Pues sí. El tiempo, más que correr, vuela. Es lo que tiene. Si no corriera, no sería tiempo. Y aunque lo hace por igual para todo el mundo –un año es un año, al fin y al cabo– la percepción de la velocidad con que transcurre es diferente para cada uno de nosotros.
Tampoco estoy descubriendo aquí ningún secreto misterioso. Todos tenemos la experiencia de que la valoración que hacemos del momento que esperamos determina la vivencia que tenemos del paso del tiempo. Examinemos esto.

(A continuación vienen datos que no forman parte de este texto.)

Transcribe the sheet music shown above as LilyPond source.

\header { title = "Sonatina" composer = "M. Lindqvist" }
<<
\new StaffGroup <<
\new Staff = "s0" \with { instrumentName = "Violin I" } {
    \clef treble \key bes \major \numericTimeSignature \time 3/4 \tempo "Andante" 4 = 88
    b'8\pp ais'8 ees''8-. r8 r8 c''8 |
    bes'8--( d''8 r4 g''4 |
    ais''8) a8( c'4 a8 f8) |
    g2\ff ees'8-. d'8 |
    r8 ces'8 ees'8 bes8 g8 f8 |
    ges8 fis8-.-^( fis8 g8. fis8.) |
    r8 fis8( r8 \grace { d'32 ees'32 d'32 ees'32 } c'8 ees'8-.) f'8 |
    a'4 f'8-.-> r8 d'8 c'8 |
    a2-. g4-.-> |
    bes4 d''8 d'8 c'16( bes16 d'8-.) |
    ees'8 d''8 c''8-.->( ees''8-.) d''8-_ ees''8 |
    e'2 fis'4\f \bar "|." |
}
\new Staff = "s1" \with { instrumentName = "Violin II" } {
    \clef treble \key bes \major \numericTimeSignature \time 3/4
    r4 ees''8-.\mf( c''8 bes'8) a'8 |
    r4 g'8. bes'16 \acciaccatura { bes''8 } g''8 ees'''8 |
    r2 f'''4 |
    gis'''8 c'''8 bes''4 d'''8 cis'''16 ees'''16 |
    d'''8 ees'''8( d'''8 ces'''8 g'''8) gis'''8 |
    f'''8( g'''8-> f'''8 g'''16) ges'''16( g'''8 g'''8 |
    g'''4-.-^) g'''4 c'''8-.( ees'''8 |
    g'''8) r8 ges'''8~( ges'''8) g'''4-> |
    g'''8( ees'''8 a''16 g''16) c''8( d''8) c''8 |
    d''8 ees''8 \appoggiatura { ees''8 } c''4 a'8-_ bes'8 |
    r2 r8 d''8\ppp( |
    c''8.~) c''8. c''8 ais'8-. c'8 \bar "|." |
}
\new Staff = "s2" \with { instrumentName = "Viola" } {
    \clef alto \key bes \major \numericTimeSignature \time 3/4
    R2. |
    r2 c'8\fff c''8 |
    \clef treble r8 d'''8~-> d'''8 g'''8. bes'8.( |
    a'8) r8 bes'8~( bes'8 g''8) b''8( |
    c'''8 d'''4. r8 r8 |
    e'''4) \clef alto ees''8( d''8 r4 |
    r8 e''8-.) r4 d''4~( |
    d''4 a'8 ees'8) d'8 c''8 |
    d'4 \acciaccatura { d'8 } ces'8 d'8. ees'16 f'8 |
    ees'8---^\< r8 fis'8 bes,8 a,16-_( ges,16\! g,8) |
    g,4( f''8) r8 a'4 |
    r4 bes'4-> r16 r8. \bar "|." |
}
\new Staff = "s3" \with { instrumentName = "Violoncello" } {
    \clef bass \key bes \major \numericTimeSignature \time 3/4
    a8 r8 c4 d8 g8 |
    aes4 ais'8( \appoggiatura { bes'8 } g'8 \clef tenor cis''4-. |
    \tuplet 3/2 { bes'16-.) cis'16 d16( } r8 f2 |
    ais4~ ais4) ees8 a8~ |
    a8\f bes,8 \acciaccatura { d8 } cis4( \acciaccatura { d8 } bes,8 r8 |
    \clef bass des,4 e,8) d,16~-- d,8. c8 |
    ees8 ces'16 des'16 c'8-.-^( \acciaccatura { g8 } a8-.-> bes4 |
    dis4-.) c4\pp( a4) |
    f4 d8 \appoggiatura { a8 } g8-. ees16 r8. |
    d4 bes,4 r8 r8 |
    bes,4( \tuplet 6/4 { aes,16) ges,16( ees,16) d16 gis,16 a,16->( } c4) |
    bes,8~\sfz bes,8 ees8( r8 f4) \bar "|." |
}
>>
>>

A nadie se le escapa que cuando esperamos que ocurra algún acontecimiento deseable en nuestra vida, el tiempo parece dilatarse. Por ejemplo, cuando faltan dos semanas para que llegue nuestro período de vacaciones, parece que las semanas duraran aproximadamente veinte días, y no siete. Y cuando lo que esperamos es que llegue algún momento que no desearíamos que llegase, el tiempo parece contraerse. Por ejemplo, cuando estamos disfrutando al fin de esas ansiadas vacaciones, los días corren que se las pelan. Vamos, que cada día pareciera tener 4 o 5 horas nada más.
Pues bien. Esta vivencia de lo que podríamos denominar el tiempo cotidiano –el que vivimos día a día– se reproduce en lo que podríamos llamar el tiempo vital –el de la duración de nuestra vida.
Y así ocurre que cuando somos jóvenes –adolescentes, más bien– ansiamos la libertad que creemos nos dará el hecho de hacernos adultos, y tenemos la sensación de que ese momento parece no llegar nunca. El fin, la meta, lo que esperamos del futuro, es algo deseable en ese momento, y por ello el tiempo parece dilatarse. No somos conscientes –ni falta que nos hace a esa edad– de que nuestra vida y los yogures tienen algo en común: ambos vienen con fecha de caducidad.
Sin embargo, según los años van pasando, vamos acumulando vivencias, experiencias, van desapareciendo seres queridos y cercanos, maduramos, y poco a poco adquirimos conciencia de aquella coincidencia entre nuestra vida y los productos perecederos: nada es eterno. Por ello, conforme nuestra vida va avanzando y se va acercando a su final, el tiempo parece contraerse y acelerar su paso.
Ya sé que estarás pensando que esto no tiene sentido, ya que ninguno sabemos cuándo llegará ese final a nuestra vida. Es verdad. Pero todos sabemos que, aunque no la veamos, está ahí. Y esa conciencia de que somos finitos, de que no somos eternos, junto con la experiencia del gustito que da estar vivos, hacen que este camino que conduce a nuestra desaparición se haga cada vez más corto.
Pero hay algo más. No sólo vivenciamos el tiempo en función de lo que esperamos, sino también como efecto de lo ya vivido, o sea, “a toro pasado”. En la medida en que yo lleve una vida plena, satisfactoria, en la que despliego todas mis posibilidades, me lleno de experiencias y vivencias que luego podré recordar. Y, al recordarlas, compruebo cuánto ha dado de sí el tiempo, podré recordar un montón de acontecimientos, por lo que las del último año me parecerán estar lejísimos (“mi tiempo” se dilata). Sin embargo, en cuanto me dedique en mi vida simplemente a vivir, a dejar que pasen los días uno tras otro, al volver la vista hacia el pasado, lo encuentro vacío y, por tanto, careceré de ningún recuerdo que ponga hitos en mi periplo vital. En este caso, no recordaré nada que me parezca digno de recordar y por eso diré que “parece que fue ayer cuando..." Un ejemplo: ¿verdad que cuesta muchísimo recordar lo que hemos comido ayer, pero no lo que comimos aquél día en aquél sitio en que la comida estaba tan buena, o fue tan cara, o…? Es que todos los días comemos para sobrevivir, pero de vez en cuando comemos para disfrutar (aunque a veces nos salga el tiro por la culata), y éstas últimas son las comidas que recordamos…
En fin. Que cuando llegue ese momento en el que te asalta esa impresión de que el tiempo corre como si fuera un ladrón huyendo del banco que acaba de atracar, detén tus lamentaciones, reflexiona, piensa, examina, analiza: ¿qué me queda por hacer? ¿Qué espero de mi vida? ¿Qué estoy haciendo con mi vida? Verás como el simple ejercicio de intentar responder a esas preguntas te ayuda más que lamentarte por lo inevitable del paso del tiempo.
Por cierto que habrás notado que he evitado muy cuidadosamente utilizar la palabra “muerte”. No es por nada. Simplemente es una cuestión esta de la muerte que tiene mucha tela que cortar y a la que habría que dedicar mucho tiempo y espacio (bueno, en principio a la cuestión de hablar de la muerte, porque a la de morirme me dedicaré en cuerpo y alma en algún momento, me guste o no…).